───── PASSAGE CHOISI
La façade occidentale et le clocher
L´aspect complexe de la façade occidentale n´est pas aisé à interpréter. Le portail qui présente les vestiges d´un porche hors œuvre avec ébrasements à colonnettes peut remonter au début de la construction, c´est-à-dire aux années 1300. L´observation de l´appareillage de la moitié supérieure de la façade, qui vient entamer le niveau de l´extrados de l´arc correspondant à la voûte du porche, montre qu´il y a là une importante reconstruction de la deuxième moitié du 14e siècle, sans doute contemporaine de l´édification du clocher au sud-ouest. Les lancettes latérales de la baie qui « remontent » sur les côtés de la rose, rappellent la disposition de la grande fenêtre de la chapelle sud, postérieure à 1376. Enfin les trois oculus qui occupent la partie supérieure de la façade et éclairent un passage transversal au-dessus des voûtes, datent probablement des guerres de la Ligue.
Le clocher dont l´édification a entraîné la destruction du côté droit du porche ouest fut probablement construit au cours de la deuxième moitié du 14e siècle. Les baies du premier niveau, présentent une modénature caractéristique, à ressauts et chanfreins pénétrant directement dans les ébrasements. Ce trait de style que l´on l'intérieur dans la chapelle des fonts, sur le porche sud ainsi que sur plusieurs des arcades de la nef est directement emprunté à la nef de la cathédrale de Tréguier. Les hautes fenêtres de l´étage des cloches, à traverses et lancettes trilobées, leurs chapiteaux à corbeille lisse dédoublée, les arcs à ressauts et chanfreins, que l´on retrouve aussi sur les baies du troisième niveau, appartiennent sans conteste au répertoire du 14e siècle, et plus particulièrement à celui du Trégor. Enfin le traitement du dernier étage et son raccord avec la flèche méritent une attention particulière. Son garde-corps à quadrilobes ajourés, interrompu au milieu de chaque face par la partie inférieure d´une baie à meneau et traverse, baie implantée dans l´axe des quatre ouvertures médianes de la base de la flèche auxquelles elles devaient être reliées par de petits gâbles aigus caractéristiques du style trégorrois. Cette disposition reprend ici celle prévue à l´origine au sommet de la tour de croisée de Tréguier et qui fut inachevée. La réfection de la flèche dans les années 1820-1830 a respecté, sans la restituer complètement cette disposition élégante, qui faisant l´économie des habituels clochetons d´angle, évitait la surcharge sur une tour de faible surface.
──────────
◆ PROBLÈMES À RÉSOUDRE ◆
1. Recopie mot pour mot tout le texte sur la façade occidentale et le clocher.
2. Cite tout ce qui va de la ligne contenant « Question: Estimate the » jusqu'à la fin de la liste, cette ligne et la dernière comprises.
───── INFORMATIONS FOURNIES
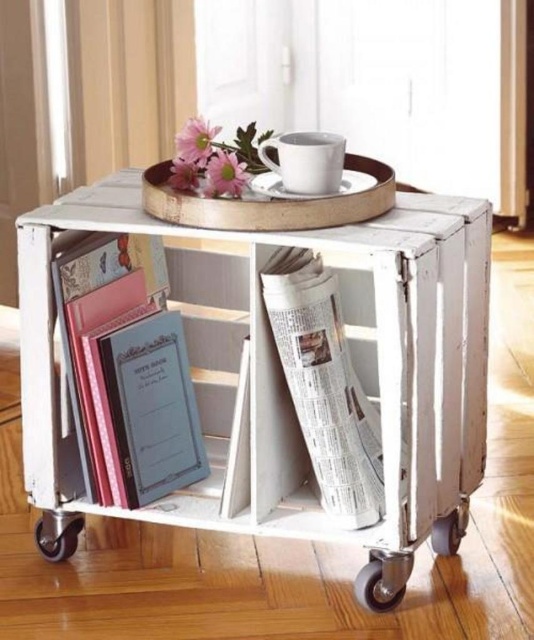
Question: Considering the relative positions of matte blue notebook at left and black rubber wheel at lower left in the image provided, where is matte blue notebook at left located with respect to black rubber wheel at lower left?

Choices:
 (A) left
 (B) right

Answer: (B)

Question: Estimate the real-world distances between objects in this image. Which object is farther from the black rubber wheel at lower right?

Choices:
 (A) black rubber wheel at lower left
 (B) metallic gray wheel at lower center
 (C) matte blue notebook at left
 (D) white paper newspaper at center

Answer: (C)

Question: Considering the relative positions of black rubber wheel at lower left and metallic gray wheel at lower center in the image provided, where is black rubber wheel at lower left located with respect to metallic gray wheel at lower center?

Choices:
 (A) left
 (B) right

Answer: (A)

Question: Is white paper newspaper at center behind black rubber wheel at lower left?

Choices:
 (A) yes
 (B) no

Answer: (B)

Question: Based on their relative distances, which object is farther from the white paper newspaper at center?

Choices:
 (A) black rubber wheel at lower left
 (B) black rubber wheel at lower right
 (C) metallic gray wheel at lower center

Answer: (A)

Question: Which object appears closest to the camera in this image?

Choices:
 (A) matte blue notebook at left
 (B) black rubber wheel at lower left
 (C) black rubber wheel at lower right
 (D) metallic gray wheel at lower center

Answer: (C)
──────────
◆ RÉSULTATS DE L'EXERCICE ◆
1.
La façade occidentale et le clocher
L´aspect complexe de la façade occidentale n´est pas aisé à interpréter. Le portail qui présente les vestiges d´un porche hors œuvre avec ébrasements à colonnettes peut remonter au début de la construction, c´est-à-dire aux années 1300. L´observation de l´appareillage de la moitié supérieure de la façade, qui vient entamer le niveau de l´extrados de l´arc correspondant à la voûte du porche, montre qu´il y a là une importante reconstruction de la deuxième moitié du 14e siècle, sans doute contemporaine de l´édification du clocher au sud-ouest. Les lancettes latérales de la baie qui « remontent » sur les côtés de la rose, rappellent la disposition de la grande fenêtre de la chapelle sud, postérieure à 1376. Enfin les trois oculus qui occupent la partie supérieure de la façade et éclairent un passage transversal au-dessus des voûtes, datent probablement des guerres de la Ligue.
Le clocher dont l´édification a entraîné la destruction du côté droit du porche ouest fut probablement construit au cours de la deuxième moitié du 14e siècle. Les baies du premier niveau, présentent une modénature caractéristique, à ressauts et chanfreins pénétrant directement dans les ébrasements. Ce trait de style que l´on l'intérieur dans la chapelle des fonts, sur le porche sud ainsi que sur plusieurs des arcades de la nef est directement emprunté à la nef de la cathédrale de Tréguier. Les hautes fenêtres de l´étage des cloches, à traverses et lancettes trilobées, leurs chapiteaux à corbeille lisse dédoublée, les arcs à ressauts et chanfreins, que l´on retrouve aussi sur les baies du troisième niveau, appartiennent sans conteste au répertoire du 14e siècle, et plus particulièrement à celui du Trégor. Enfin le traitement du dernier étage et son raccord avec la flèche méritent une attention particulière. Son garde-corps à quadrilobes ajourés, interrompu au milieu de chaque face par la partie inférieure d´une baie à meneau et traverse, baie implantée dans l´axe des quatre ouvertures médianes de la base de la flèche auxquelles elles devaient être reliées par de petits gâbles aigus caractéristiques du style trégorrois. Cette disposition reprend ici celle prévue à l´origine au sommet de la tour de croisée de Tréguier et qui fut inachevée. La réfection de la flèche dans les années 1820-1830 a respecté, sans la restituer complètement cette disposition élégante, qui faisant l´économie des habituels clochetons d´angle, évitait la surcharge sur une tour de faible surface.

2.
Question: Estimate the real-world distances between objects in this image. Which object is farther from the black rubber wheel at lower right?

Choices:
 (A) black rubber wheel at lower left
 (B) metallic gray wheel at lower center
 (C) matte blue notebook at left
 (D) white paper newspaper at center

Answer: (C)

Question: Considering the relative positions of black rubber wheel at lower left and metallic gray wheel at lower center in the image provided, where is black rubber wheel at lower left located with respect to metallic gray wheel at lower center?

Choices:
 (A) left
 (B) right

Answer: (A)

Question: Is white paper newspaper at center behind black rubber wheel at lower left?

Choices:
 (A) yes
 (B) no

Answer: (B)

Question: Based on their relative distances, which object is farther from the white paper newspaper at center?

Choices:
 (A) black rubber wheel at lower left
 (B) black rubber wheel at lower right
 (C) metallic gray wheel at lower center

Answer: (A)

Question: Which object appears closest to the camera in this image?

Choices:
 (A) matte blue notebook at left
 (B) black rubber wheel at lower left
 (C) black rubber wheel at lower right
 (D) metallic gray wheel at lower center

Answer: (C)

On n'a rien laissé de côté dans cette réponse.